When terror strikes


Terrorist attacks have tragically become a common occurrence. There was Charlie Hebdo and the Hyper Cacher attacks in Paris in January 2015, which killed 11 people; the Charleston church shooting in June 2015 that took nine lives; the suicide bombings and mass shootings in Paris in November that killed 130. The same month, a pair of suicide bombers killed 43 in Beirut; and in December, 14 were killed in the San Bernardino shooting that shocked the nation. And the list goes on.

The goal of these attacks is to terrorize, divide and push victims to overreact. Yet, efforts to react “just right” never seem satisfactory. Last week was no exception. In this case, President Barack Obama was criticized for continuing his state visit to Cuba, which on the day of the Brussels attacks took him to view the national pastime of both the United States and the island nation — a baseball game.

The game began with a moment of silence for the dead in Brussels. But the sight of Obama in the stands with Cuban President Raul Castro was too much for some. Republican presidential candidate Sen. Ted Cruz of Texas, himself of Cuban descent, called on Obama to suspend his trip and return home — or fly to Brussels. Former New York City Mayor Rudy Giuliani said Obama’s behavior was like “Franklin Roosevelt remaining at Warm Springs when the Japanese bombed Pearl Harbor.”

Roosevelt was actually at the White House when he learned that Pearl Harbor had been attacked.

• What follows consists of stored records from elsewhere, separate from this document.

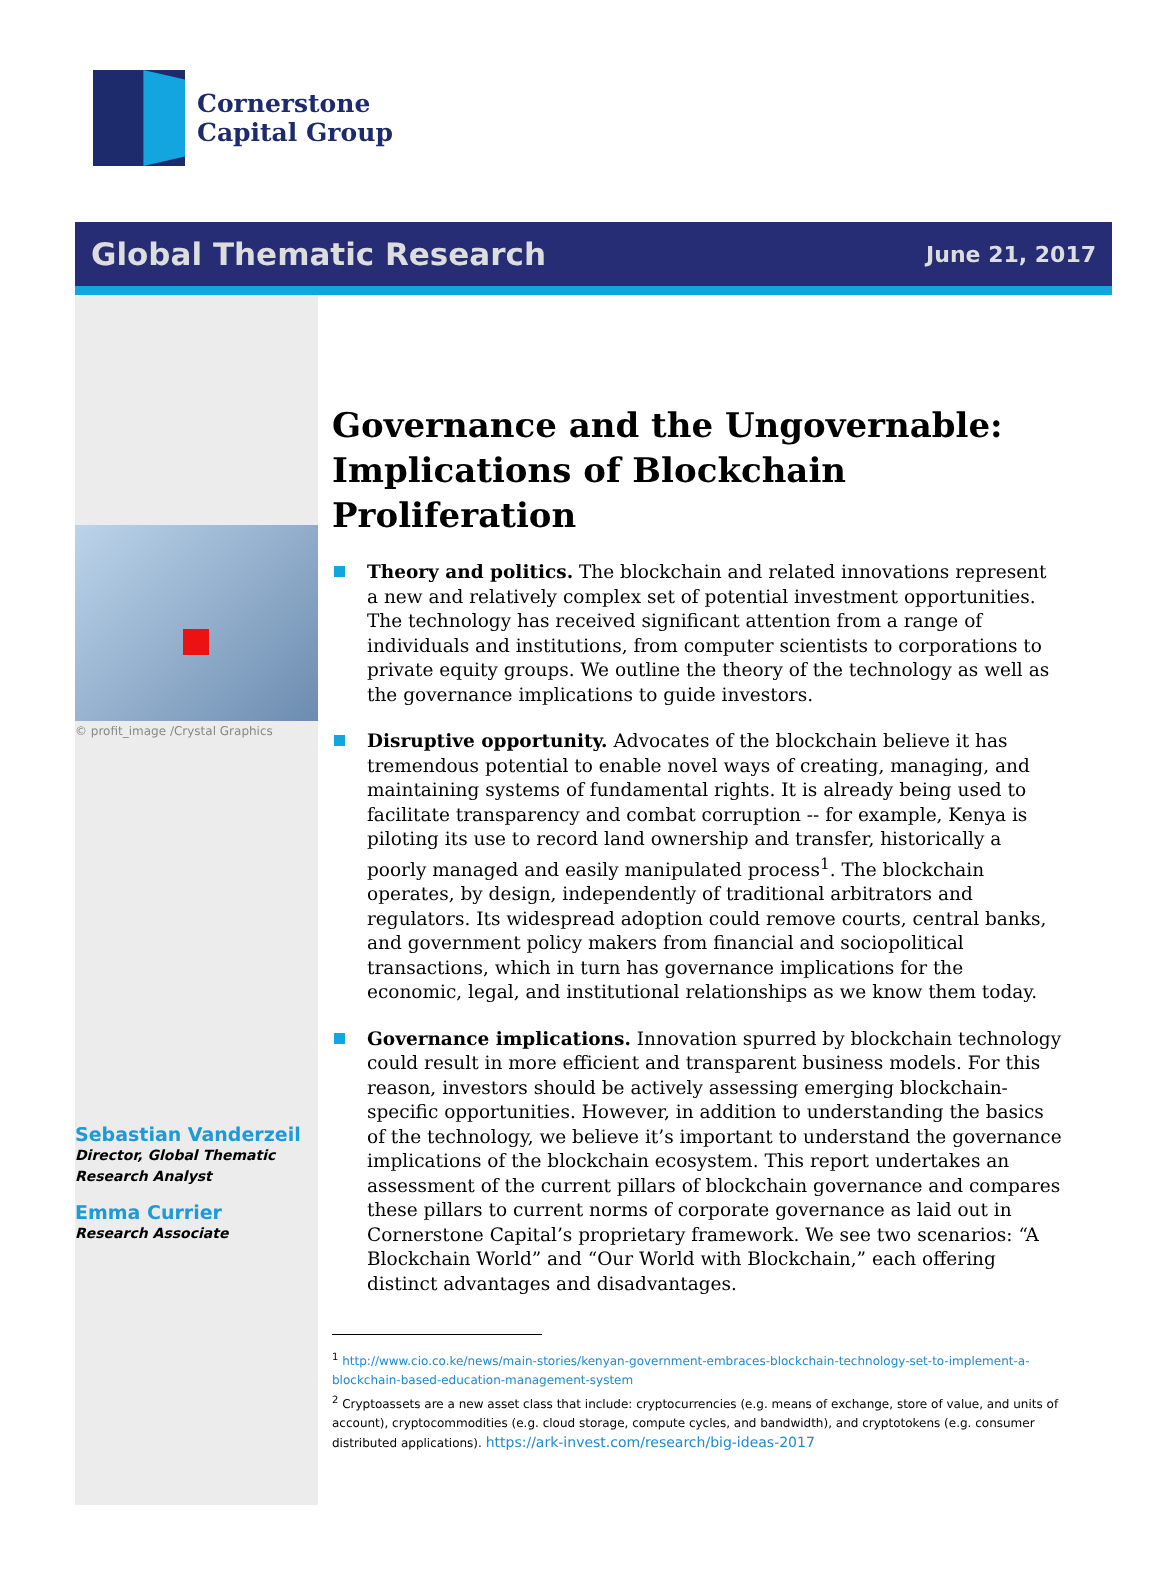Cornerstone
Capital Group
Global Thematic Research June 21, 2017
© profit_image /Crystal Graphics
Sebastian Vanderzeil
Director, Global Thematic
Research Analyst
Emma Currier
Research Associate
Governance and the Ungovernable: Implications of Blockchain Proliferation
Theory and politics. The blockchain and related innovations represent a new and relatively complex set of potential investment opportunities. The technology has received significant attention from a range of individuals and institutions, from computer scientists to corporations to private equity groups. We outline the theory of the technology as well as the governance implications to guide investors.
Disruptive opportunity. Advocates of the blockchain believe it has tremendous potential to enable novel ways of creating, managing, and maintaining systems of fundamental rights. It is already being used to facilitate transparency and combat corruption -- for example, Kenya is piloting its use to record land ownership and transfer, historically a poorly managed and easily manipulated process<sup>1</sup>. The blockchain operates, by design, independently of traditional arbitrators and regulators. Its widespread adoption could remove courts, central banks, and government policy makers from financial and sociopolitical transactions, which in turn has governance implications for the economic, legal, and institutional relationships as we know them today.
Governance implications. Innovation spurred by blockchain technology could result in more efficient and transparent business models. For this reason, investors should be actively assessing emerging blockchain-specific opportunities. However, in addition to understanding the basics of the technology, we believe it’s important to understand the governance implications of the blockchain ecosystem. This report undertakes an assessment of the current pillars of blockchain governance and compares these pillars to current norms of corporate governance as laid out in Cornerstone Capital’s proprietary framework. We see two scenarios: “A Blockchain World” and “Our World with Blockchain,” each offering distinct advantages and disadvantages.
<sup>1</sup> http://www.cio.co.ke/news/main-stories/kenyan-government-embraces-blockchain-technology-set-to-implement-a-blockchain-based-education-management-system
<sup>2</sup> Cryptoassets are a new asset class that include: cryptocurrencies (e.g. means of exchange, store of value, and units of account), cryptocommodities (e.g. cloud storage, compute cycles, and bandwidth), and cryptotokens (e.g. consumer distributed applications). https://ark-invest.com/research/big-ideas-2017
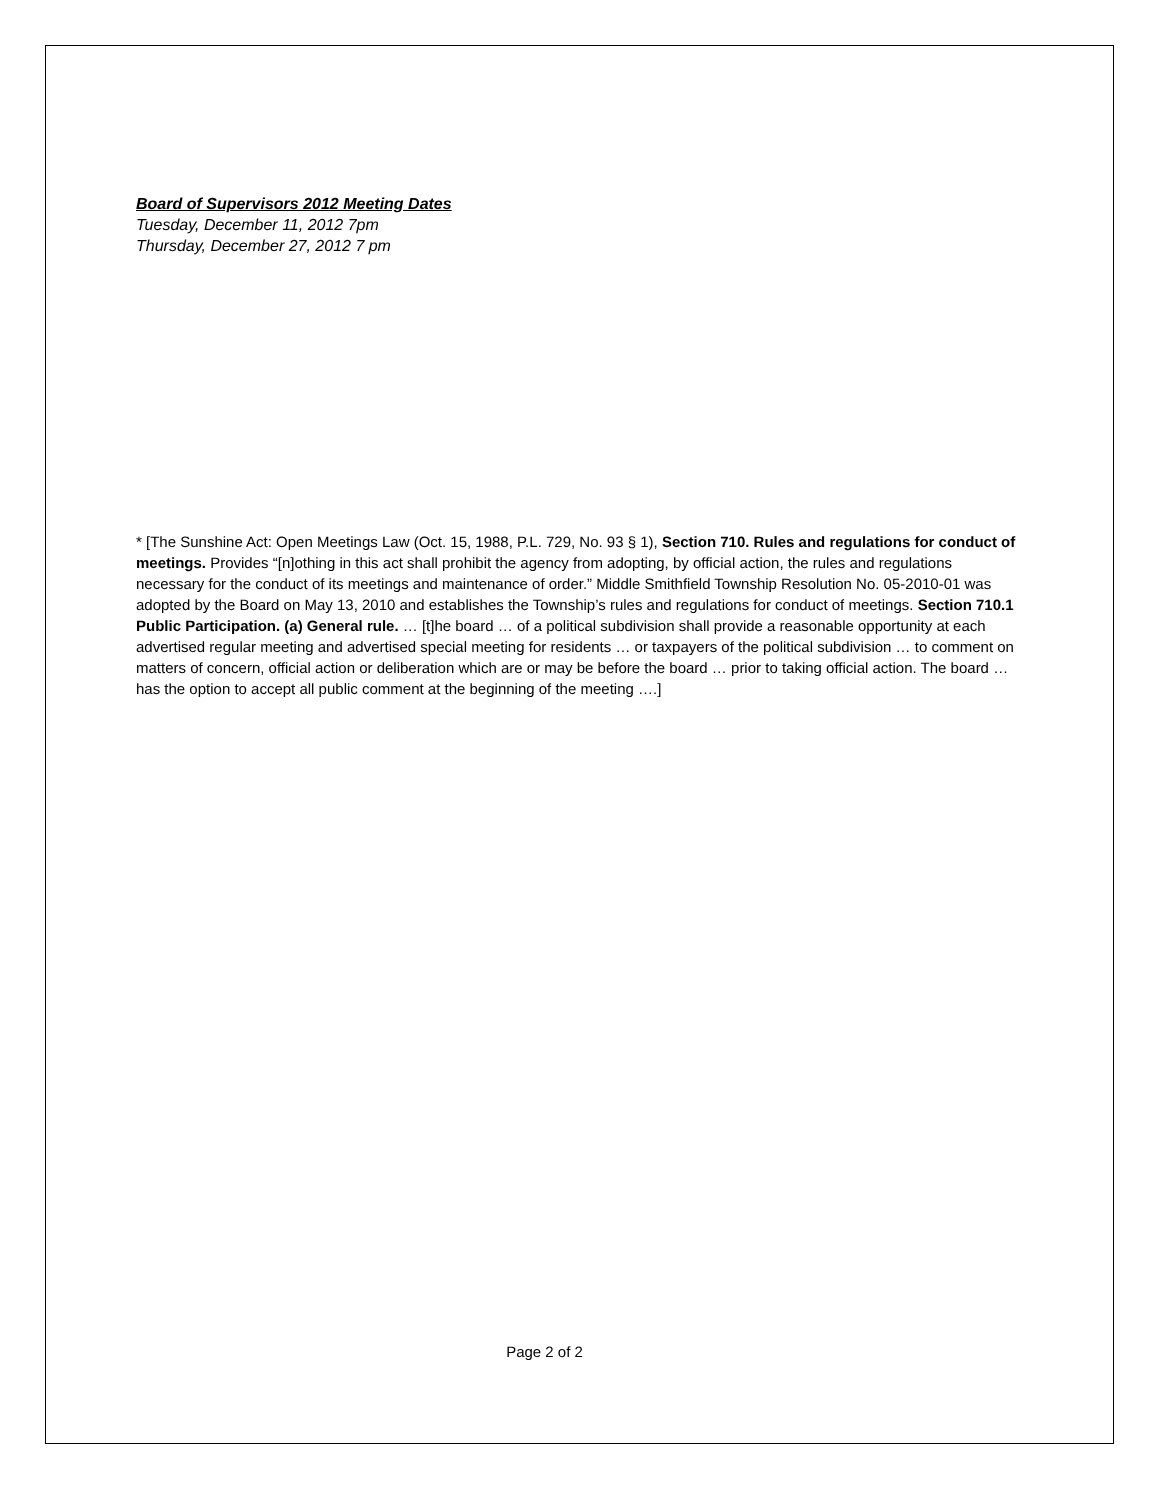Board of Supervisors 2012 Meeting Dates
Tuesday, December 11, 2012 7pm
Thursday, December 27, 2012 7 pm
* [The Sunshine Act: Open Meetings Law (Oct. 15, 1988, P.L. 729, No. 93 § 1), Section 710. Rules and regulations for conduct of meetings. Provides “[n]othing in this act shall prohibit the agency from adopting, by official action, the rules and regulations necessary for the conduct of its meetings and maintenance of order.” Middle Smithfield Township Resolution No. 05-2010-01 was adopted by the Board on May 13, 2010 and establishes the Township’s rules and regulations for conduct of meetings. Section 710.1 Public Participation. (a) General rule. … [t]he board … of a political subdivision shall provide a reasonable opportunity at each advertised regular meeting and advertised special meeting for residents … or taxpayers of the political subdivision … to comment on matters of concern, official action or deliberation which are or may be before the board … prior to taking official action. The board … has the option to accept all public comment at the beginning of the meeting ….]
Page 2 of 2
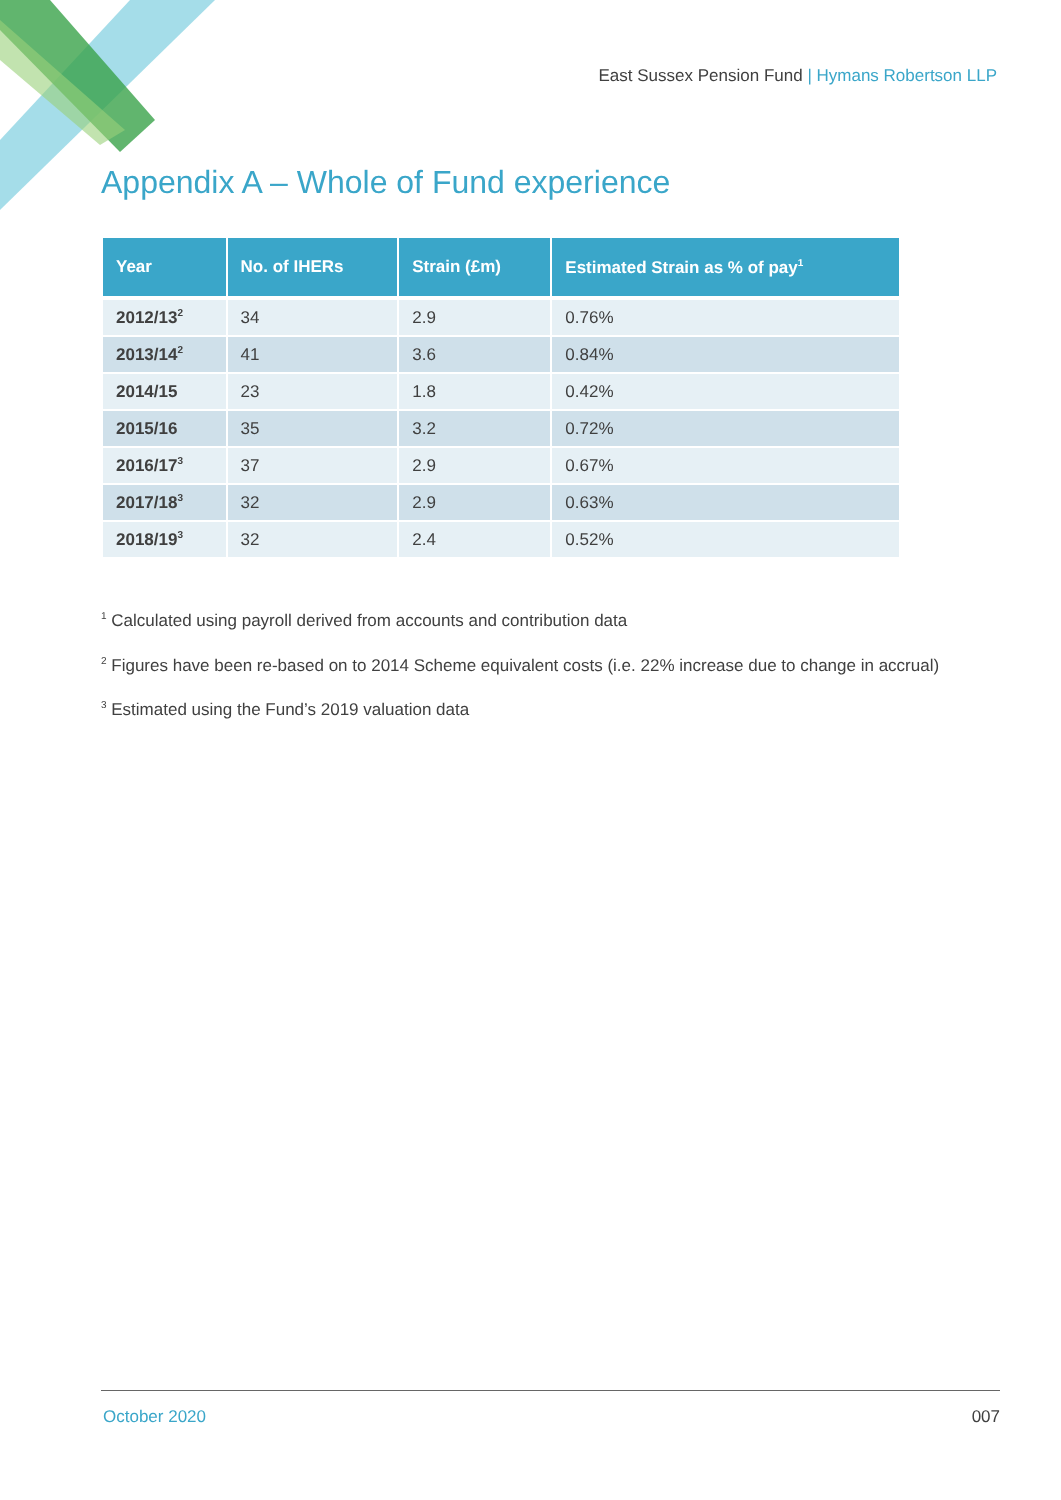East Sussex Pension Fund | Hymans Robertson LLP
Appendix A – Whole of Fund experience
| Year | No. of IHERs | Strain (£m) | Estimated Strain as % of pay<sup>1</sup> |
| --- | --- | --- | --- |
| 2012/13<sup>2</sup> | 34 | 2.9 | 0.76% |
| 2013/14<sup>2</sup> | 41 | 3.6 | 0.84% |
| 2014/15 | 23 | 1.8 | 0.42% |
| 2015/16 | 35 | 3.2 | 0.72% |
| 2016/17<sup>3</sup> | 37 | 2.9 | 0.67% |
| 2017/18<sup>3</sup> | 32 | 2.9 | 0.63% |
| 2018/19<sup>3</sup> | 32 | 2.4 | 0.52% |
<sup>1</sup> Calculated using payroll derived from accounts and contribution data
<sup>2</sup> Figures have been re-based on to 2014 Scheme equivalent costs (i.e. 22% increase due to change in accrual)
<sup>3</sup> Estimated using the Fund’s 2019 valuation data
October 2020 007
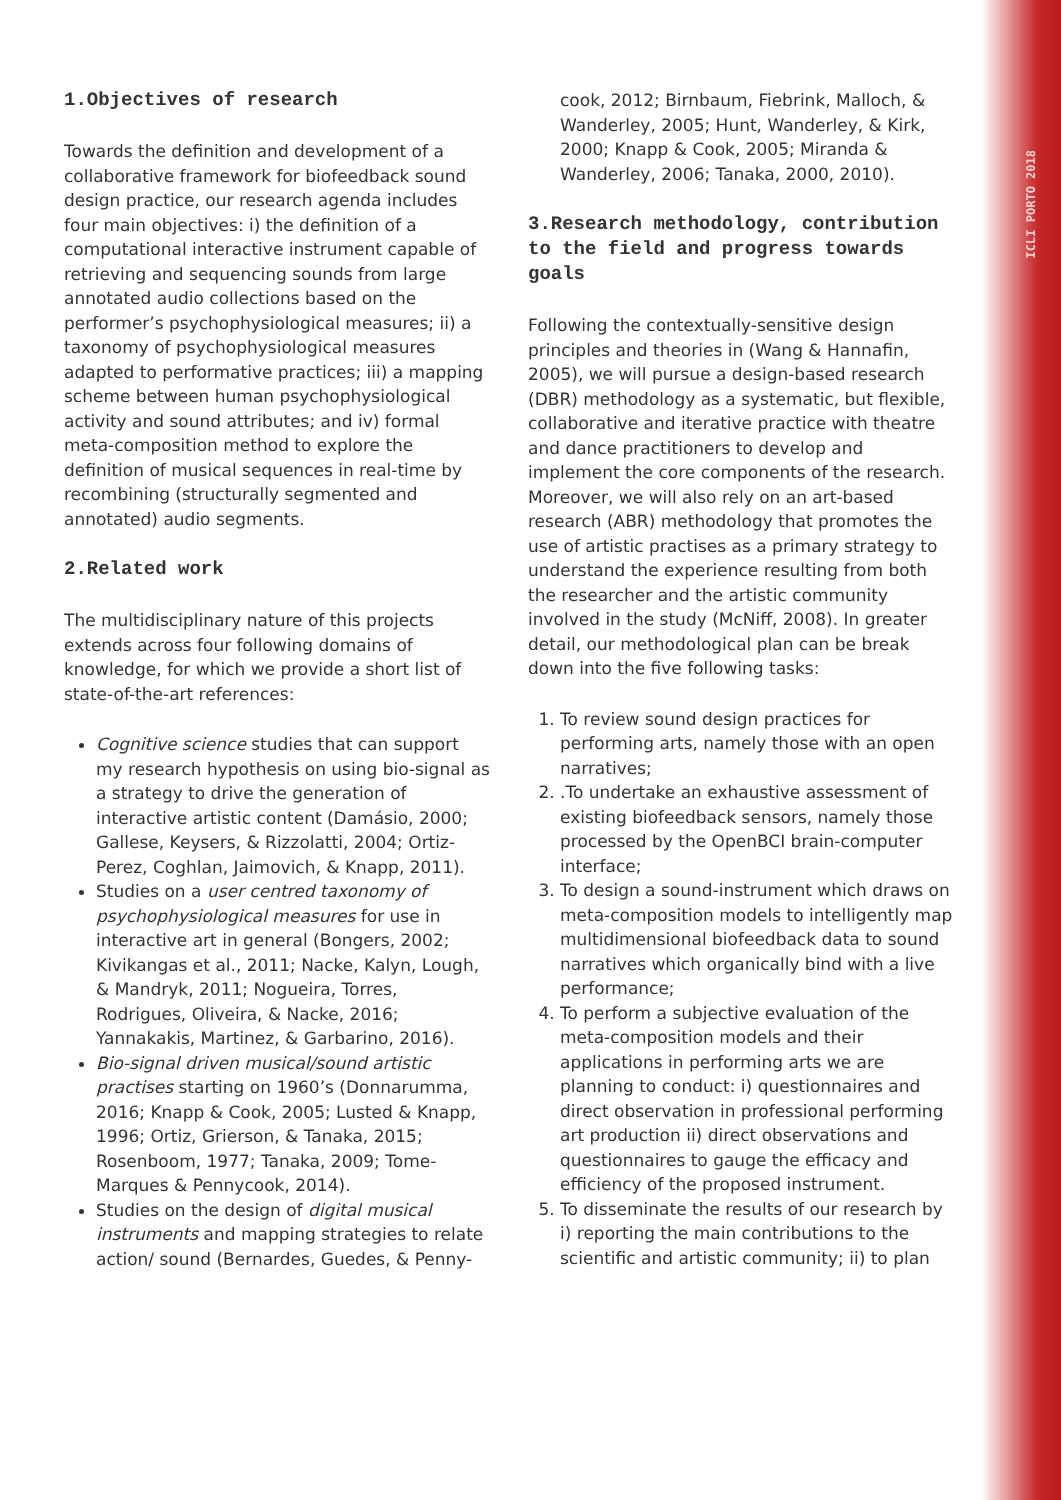ICLI PORTO 2018
1.Objectives of research
Towards the definition and development of a collaborative framework for biofeedback sound design practice, our research agenda includes four main objectives: i) the definition of a computational interactive instrument capable of retrieving and sequencing sounds from large annotated audio collections based on the performer’s psychophysiological measures; ii) a taxonomy of psychophysiological measures adapted to performative practices; iii) a mapping scheme between human psychophysiological activity and sound attributes; and iv) formal meta-composition method to explore the definition of musical sequences in real-time by recombining (structurally segmented and annotated) audio segments.
2.Related work
The multidisciplinary nature of this projects extends across four following domains of knowledge, for which we provide a short list of state-of-the-art references:
Cognitive science studies that can support my research hypothesis on using bio-signal as a strategy to drive the generation of interactive artistic content (Damásio, 2000; Gallese, Keysers, & Rizzolatti, 2004; Ortiz-Perez, Coghlan, Jaimovich, & Knapp, 2011).
Studies on a user centred taxonomy of psychophysiological measures for use in interactive art in general (Bongers, 2002; Kivikangas et al., 2011; Nacke, Kalyn, Lough, & Mandryk, 2011; Nogueira, Torres, Rodrigues, Oliveira, & Nacke, 2016; Yannakakis, Martinez, & Garbarino, 2016).
Bio-signal driven musical/sound artistic practises starting on 1960’s (Donnarumma, 2016; Knapp & Cook, 2005; Lusted & Knapp, 1996; Ortiz, Grierson, & Tanaka, 2015; Rosenboom, 1977; Tanaka, 2009; Tome-Marques & Pennycook, 2014).
Studies on the design of digital musical instruments and mapping strategies to relate action/ sound (Bernardes, Guedes, & Penny-
cook, 2012; Birnbaum, Fiebrink, Malloch, & Wanderley, 2005; Hunt, Wanderley, & Kirk, 2000; Knapp & Cook, 2005; Miranda & Wanderley, 2006; Tanaka, 2000, 2010).
3.Research methodology, contribution to the field and progress towards goals
Following the contextually-sensitive design principles and theories in (Wang & Hannafin, 2005), we will pursue a design-based research (DBR) methodology as a systematic, but flexible, collaborative and iterative practice with theatre and dance practitioners to develop and implement the core components of the research. Moreover, we will also rely on an art-based research (ABR) methodology that promotes the use of artistic practises as a primary strategy to understand the experience resulting from both the researcher and the artistic community involved in the study (McNiff, 2008). In greater detail, our methodological plan can be break down into the five following tasks:
1. To review sound design practices for performing arts, namely those with an open narratives;
2. .To undertake an exhaustive assessment of existing biofeedback sensors, namely those processed by the OpenBCI brain-computer interface;
3. To design a sound-instrument which draws on meta-composition models to intelligently map multidimensional biofeedback data to sound narratives which organically bind with a live performance;
4. To perform a subjective evaluation of the meta-composition models and their applications in performing arts we are planning to conduct: i) questionnaires and direct observation in professional performing art production ii) direct observations and questionnaires to gauge the efficacy and efficiency of the proposed instrument.
5. To disseminate the results of our research by i) reporting the main contributions to the scientific and artistic community; ii) to plan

But if he had all the communications technology currently available to a modern president, FDR could have just as easily monitored the situation, conferred with his advisers and congressional leaders and addressed the country from Warm Springs. We are now in the 21st century, and the president is never out of touch.

That said, we agree that the optics on this one were not great. Modern presidents, who are constantly under public scrutiny, can’t help but seem to be doing the wrong thing at times, just as former President George W. Bush was criticized for continuing to read to school children while the Twin Towers were coming down.

The attacks in Brussels, and the long list of incidents that preceded them, show that we’re in this fight against global terror for the long run. Part of the fight means continuing to live our lives. That doesn’t mean terror should be ignored or that we should be less vigilant. But we are not a people under siege, and few among us are willing to live as such. For this simple reason, the criticism of the president’s decision to continue with scheduled activities in Cuba rings hollow.